About the Investigators
Madelyn (Micki) Iris, Ph.D., is Director of the Leonard Schanfield Research Institute at CJE SeniorLife and Adjunct Associate Professor at Northwestern University, in the Department of Anthropology and at the Feinberg School of Medicine’s Department of Psychiatry and Department of Preventive Medicine. She was recently awarded the 2012-2013 Rosalie Wolf Memorial Award from the National Committee for the Prevention of Elder Abuse. For the last 30 years, her work has been multi-focused, combining social program evaluation projects with applied research studies, almost all within the field of aging. Her particular areas of interest are protective services (guardianship, elder abuse, self neglect), and Alzheimer’s Disease. Dr. Iris received her bachelor’s degree in English and a doctorate in Anthropology from Northwestern University.
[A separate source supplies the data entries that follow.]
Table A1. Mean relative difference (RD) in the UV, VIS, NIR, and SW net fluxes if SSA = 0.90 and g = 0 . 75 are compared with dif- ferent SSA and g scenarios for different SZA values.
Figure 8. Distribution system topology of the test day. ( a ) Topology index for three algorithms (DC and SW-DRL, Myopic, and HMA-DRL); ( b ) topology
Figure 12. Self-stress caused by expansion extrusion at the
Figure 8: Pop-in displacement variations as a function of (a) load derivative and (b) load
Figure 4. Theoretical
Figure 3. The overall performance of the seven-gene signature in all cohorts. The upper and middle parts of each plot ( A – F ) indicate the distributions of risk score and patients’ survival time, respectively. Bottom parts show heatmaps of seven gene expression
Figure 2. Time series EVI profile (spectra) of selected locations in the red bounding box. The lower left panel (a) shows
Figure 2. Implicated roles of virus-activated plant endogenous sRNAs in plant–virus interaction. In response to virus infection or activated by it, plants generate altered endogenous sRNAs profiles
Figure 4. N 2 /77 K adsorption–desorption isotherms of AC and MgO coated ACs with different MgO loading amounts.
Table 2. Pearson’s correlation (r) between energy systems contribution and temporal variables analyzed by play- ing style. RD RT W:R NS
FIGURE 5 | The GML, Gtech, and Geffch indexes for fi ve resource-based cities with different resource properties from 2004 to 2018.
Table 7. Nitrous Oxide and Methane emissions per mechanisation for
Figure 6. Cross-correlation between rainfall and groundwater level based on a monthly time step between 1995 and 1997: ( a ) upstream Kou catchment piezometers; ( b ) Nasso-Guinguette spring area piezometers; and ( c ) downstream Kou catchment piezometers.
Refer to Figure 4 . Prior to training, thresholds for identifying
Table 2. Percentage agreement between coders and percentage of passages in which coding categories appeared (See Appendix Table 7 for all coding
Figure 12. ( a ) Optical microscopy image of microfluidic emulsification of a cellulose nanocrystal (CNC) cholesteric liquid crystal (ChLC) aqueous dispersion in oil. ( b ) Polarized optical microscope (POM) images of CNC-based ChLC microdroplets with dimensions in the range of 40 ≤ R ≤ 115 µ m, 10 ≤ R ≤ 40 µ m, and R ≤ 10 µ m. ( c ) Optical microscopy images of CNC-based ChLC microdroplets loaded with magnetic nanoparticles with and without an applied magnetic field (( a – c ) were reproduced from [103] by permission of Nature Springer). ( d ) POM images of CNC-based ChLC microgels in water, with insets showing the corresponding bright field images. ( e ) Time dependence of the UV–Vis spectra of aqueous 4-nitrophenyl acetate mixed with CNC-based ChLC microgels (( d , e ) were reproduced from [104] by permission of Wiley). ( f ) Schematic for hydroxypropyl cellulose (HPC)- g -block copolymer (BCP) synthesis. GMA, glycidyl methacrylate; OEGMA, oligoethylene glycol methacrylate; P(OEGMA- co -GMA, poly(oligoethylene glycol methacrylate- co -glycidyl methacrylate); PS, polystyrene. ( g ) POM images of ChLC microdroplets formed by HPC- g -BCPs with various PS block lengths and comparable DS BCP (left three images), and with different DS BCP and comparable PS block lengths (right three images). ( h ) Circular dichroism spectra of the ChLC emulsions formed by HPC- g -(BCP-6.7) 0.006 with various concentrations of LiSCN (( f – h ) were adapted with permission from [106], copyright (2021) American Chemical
Kendon J. Conrad, Ph.D., is Professor Emeritus, School of Public Health, University of Illinois at Chicago and Senior Analyst, Chestnut Health Systems, Normal, IL. With interests in long-term care, mental illness, substance abuse, and measurement, he has been the leader on grants from many federal agencies and private foundations. Dr. Conrad received his doctorate in public policy analysis and a post-doctoral master of science degree in public health from the University of Illinois at Chicago.